■ Task list
1) Which two characters does the episode review say Diedrich Bader voiced?
2) Extract everything in the episode review from "Voice-wise, Corey Burton" down to "to the Batcave.", word for word.
3) Continue the review of the animated Batman episode below from where it stops.

[Excerpt Boundary: Start]

Bold of them to open right up with "Batboy" without explaining the gag. I guess I'm not a fan of the MAD style of humor, though, since this was just okay. The "Bat-Manga" segment was very Speed Racer-esque in the animation and dubbing. I liked the gag at the end about the American dub glossing over character deaths. "I'm sure he parachuted to safety." And the Scooby segment was, well, fairly authentic, right down to the '70s-style animation/coloring mistakes.

Voice-wise, Corey Burton has achieved what's probably a unique distinction: playing both Batman and the Joker in the same episode (in the manga and Scooby segments, respectively). Plus Jeff Bennett played "Rubin" and Penguin, Frank Welker played "Batboy" and '70s Batman as well as Fred and Scooby, and Grey DeLisle was Japanese Robin as well as Daphne. But Diedrich Bader, BB&B's regular Batman, wasn't absent here; he played Lord Death Man and the "Creepy Usher" in the Scooby segment. A lot of chances for the actors to stretch. Also, Scooby-segment Robin was played by Jason Marsden, which is the second time he's played Robin -- or rather, he played Burt Ward in the biopic Back to the Batcave.

[Excerpt Boundary: End]
[Data shown Boundary: Start]

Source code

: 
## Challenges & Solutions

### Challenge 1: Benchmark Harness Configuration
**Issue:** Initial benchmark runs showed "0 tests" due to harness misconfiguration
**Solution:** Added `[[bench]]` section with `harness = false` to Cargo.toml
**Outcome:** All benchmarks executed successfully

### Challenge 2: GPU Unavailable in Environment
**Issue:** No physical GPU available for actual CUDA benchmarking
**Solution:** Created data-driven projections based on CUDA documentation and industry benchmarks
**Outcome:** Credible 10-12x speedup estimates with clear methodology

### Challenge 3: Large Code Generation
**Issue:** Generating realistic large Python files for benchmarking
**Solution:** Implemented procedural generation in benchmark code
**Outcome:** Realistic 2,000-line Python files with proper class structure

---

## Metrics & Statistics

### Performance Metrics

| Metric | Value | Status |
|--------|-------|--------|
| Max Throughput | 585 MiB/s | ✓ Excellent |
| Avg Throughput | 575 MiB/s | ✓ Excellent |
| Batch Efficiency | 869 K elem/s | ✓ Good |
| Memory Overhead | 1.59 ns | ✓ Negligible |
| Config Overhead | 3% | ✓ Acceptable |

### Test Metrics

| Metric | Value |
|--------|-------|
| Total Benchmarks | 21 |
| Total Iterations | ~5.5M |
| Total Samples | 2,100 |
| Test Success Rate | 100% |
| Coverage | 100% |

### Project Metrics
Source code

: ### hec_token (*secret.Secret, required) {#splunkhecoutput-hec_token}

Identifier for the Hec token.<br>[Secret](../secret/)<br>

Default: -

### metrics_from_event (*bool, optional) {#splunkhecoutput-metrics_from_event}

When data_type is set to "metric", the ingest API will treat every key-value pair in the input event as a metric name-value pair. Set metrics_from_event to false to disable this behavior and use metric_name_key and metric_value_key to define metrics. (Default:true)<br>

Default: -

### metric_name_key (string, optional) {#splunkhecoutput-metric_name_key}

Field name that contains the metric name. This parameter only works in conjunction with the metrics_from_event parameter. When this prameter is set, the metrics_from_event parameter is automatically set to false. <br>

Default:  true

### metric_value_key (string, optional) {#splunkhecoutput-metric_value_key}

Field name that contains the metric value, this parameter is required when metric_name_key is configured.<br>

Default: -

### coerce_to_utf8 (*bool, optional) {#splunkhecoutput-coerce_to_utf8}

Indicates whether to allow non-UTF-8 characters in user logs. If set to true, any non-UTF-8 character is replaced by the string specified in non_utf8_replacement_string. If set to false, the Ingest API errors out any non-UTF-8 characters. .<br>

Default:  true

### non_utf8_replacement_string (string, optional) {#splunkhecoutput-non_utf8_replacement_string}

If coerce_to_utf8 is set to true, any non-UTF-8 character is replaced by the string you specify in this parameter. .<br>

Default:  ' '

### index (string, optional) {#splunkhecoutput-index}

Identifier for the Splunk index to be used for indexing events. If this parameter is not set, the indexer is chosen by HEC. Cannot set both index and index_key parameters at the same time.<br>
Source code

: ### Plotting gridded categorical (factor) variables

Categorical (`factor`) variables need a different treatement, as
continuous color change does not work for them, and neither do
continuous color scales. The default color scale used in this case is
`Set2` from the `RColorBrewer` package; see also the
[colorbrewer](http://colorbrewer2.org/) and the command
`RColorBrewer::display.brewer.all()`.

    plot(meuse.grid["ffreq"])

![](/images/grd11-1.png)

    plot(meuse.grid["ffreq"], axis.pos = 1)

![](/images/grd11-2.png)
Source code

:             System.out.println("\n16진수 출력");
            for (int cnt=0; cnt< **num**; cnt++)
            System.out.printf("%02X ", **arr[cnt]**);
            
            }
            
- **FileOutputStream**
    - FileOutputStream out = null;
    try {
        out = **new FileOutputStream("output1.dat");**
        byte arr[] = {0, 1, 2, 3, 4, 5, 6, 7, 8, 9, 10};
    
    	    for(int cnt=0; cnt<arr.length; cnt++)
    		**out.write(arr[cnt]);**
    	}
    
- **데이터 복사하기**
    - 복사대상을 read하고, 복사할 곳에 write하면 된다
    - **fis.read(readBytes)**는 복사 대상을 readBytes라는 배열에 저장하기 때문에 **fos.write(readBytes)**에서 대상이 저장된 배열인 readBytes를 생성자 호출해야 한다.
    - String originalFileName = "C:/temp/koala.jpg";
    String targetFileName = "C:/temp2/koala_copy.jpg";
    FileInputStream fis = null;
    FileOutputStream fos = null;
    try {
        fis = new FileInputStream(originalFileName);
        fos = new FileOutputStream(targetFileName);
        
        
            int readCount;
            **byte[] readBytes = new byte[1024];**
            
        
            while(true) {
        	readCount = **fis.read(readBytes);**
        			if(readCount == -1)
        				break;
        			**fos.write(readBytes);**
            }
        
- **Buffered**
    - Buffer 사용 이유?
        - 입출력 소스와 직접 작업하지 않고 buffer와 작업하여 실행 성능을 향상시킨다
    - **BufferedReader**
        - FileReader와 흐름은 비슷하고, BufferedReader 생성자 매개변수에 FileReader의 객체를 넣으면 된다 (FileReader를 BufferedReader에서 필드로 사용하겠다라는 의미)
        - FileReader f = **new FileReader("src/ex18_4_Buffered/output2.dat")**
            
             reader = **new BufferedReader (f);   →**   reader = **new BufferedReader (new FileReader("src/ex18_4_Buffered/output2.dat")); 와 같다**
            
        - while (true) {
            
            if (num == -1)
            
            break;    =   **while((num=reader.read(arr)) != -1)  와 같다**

[Data shown Boundary: End]

■ Answer list
1) Lord Death Man and the "Creepy Usher" in the Scooby segment.

2)
Voice-wise, Corey Burton has achieved what's probably a unique distinction: playing both Batman and the Joker in the same episode (in the manga and Scooby segments, respectively). Plus Jeff Bennett played "Rubin" and Penguin, Frank Welker played "Batboy" and '70s Batman as well as Fred and Scooby, and Grey DeLisle was Japanese Robin as well as Daphne. But Diedrich Bader, BB&B's regular Batman, wasn't absent here; he played Lord Death Man and the "Creepy Usher" in the Scooby segment. A lot of chances for the actors to stretch. Also, Scooby-segment Robin was played by Jason Marsden, which is the second time he's played Robin -- or rather, he played Burt Ward in the biopic Back to the Batcave.

3)
I was disappointed, though, that they couldn't coax Casey Kasem out of retirement to play Robin (and Shaggy) in the Scooby segment, and that they didn't cast a Batman actor who could do an impression of Olan Soule, Hanna-Barbera's Batman in the '70s (and Filmation's in the '60s). Welker's Batman just sounded like Welker's generic bombastic-hero voice.
 
so that is where the first story comes from I had no Idea . I found it very confusing.
 
Wrong forum and I could have sworn there was already a recent thread in SF/F about this show. :shrug:

[edit] Here: http://www.trekbbs.com/showthread.php?t=139264

and you posted in it!

I thought the show leaned more torwards the golden age than silver age . and what was with all the squinting the eyes . I mean lperry , lex, and superman were squinting . And look at lois and jimmy so golden age . though I do agree that meteropolis did seem 90's superman animated show .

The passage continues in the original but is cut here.